--- What is needed ---
Write out again the records from the line holding "left elbow: (376, 153, 16)" through the end of the records, inclusive, keeping every line. In the answers, multiply each keypoint's x, y and depth values by 0.75 and round to whole numbers, rounding halves up.
** Opening The data block **
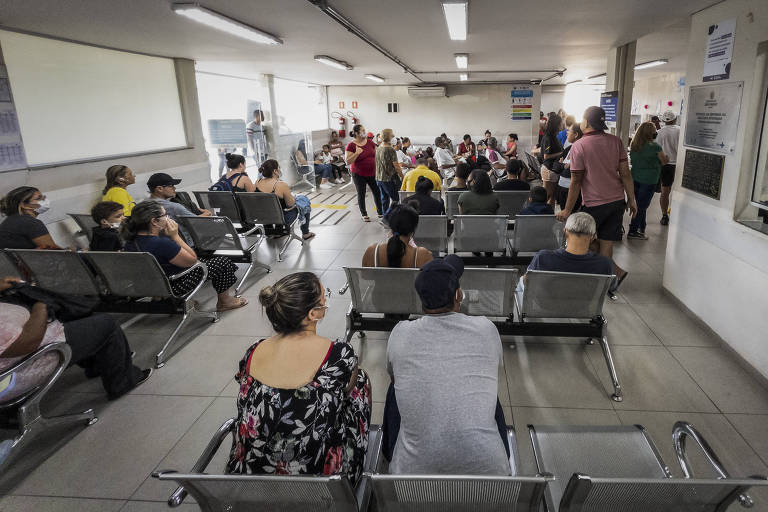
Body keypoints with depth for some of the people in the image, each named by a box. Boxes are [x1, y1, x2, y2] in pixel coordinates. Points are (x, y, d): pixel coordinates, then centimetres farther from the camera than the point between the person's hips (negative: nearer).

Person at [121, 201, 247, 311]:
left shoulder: (130, 241, -6)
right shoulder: (162, 244, -34)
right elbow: (192, 260, -19)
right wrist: (175, 236, -19)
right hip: (172, 288, -9)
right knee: (221, 263, 3)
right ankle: (225, 301, 24)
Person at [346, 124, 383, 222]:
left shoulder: (369, 142, 3)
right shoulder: (351, 146, -12)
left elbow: (376, 153, 16)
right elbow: (348, 162, -16)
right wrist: (357, 153, -27)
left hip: (372, 173, 4)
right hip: (359, 174, -4)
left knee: (377, 192, 7)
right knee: (361, 195, 7)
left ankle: (380, 212, 23)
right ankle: (364, 215, 22)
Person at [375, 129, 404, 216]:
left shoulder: (378, 149, 6)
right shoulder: (390, 150, -17)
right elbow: (396, 166, -16)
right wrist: (402, 176, -5)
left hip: (379, 178, 8)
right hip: (389, 179, -8)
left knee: (384, 199, 16)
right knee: (395, 199, 1)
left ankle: (385, 215, 22)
** Closing The data block **
--- Final answer ---
left elbow: (282, 115, 12)
right elbow: (261, 122, -12)
right wrist: (268, 115, -20)
left hip: (279, 130, 3)
right hip: (269, 131, -3)
left knee: (283, 144, 5)
right knee: (271, 146, 5)
left ankle: (285, 159, 17)
right ankle: (273, 161, 17)
Person at [375, 129, 404, 216]:
left shoulder: (284, 112, 5)
right shoulder: (293, 113, -13)
right elbow: (297, 125, -12)
right wrist: (302, 132, -4)
left hip: (284, 134, 6)
right hip: (292, 134, -6)
left knee: (288, 149, 12)
right knee: (296, 149, 1)
left ankle: (289, 161, 17)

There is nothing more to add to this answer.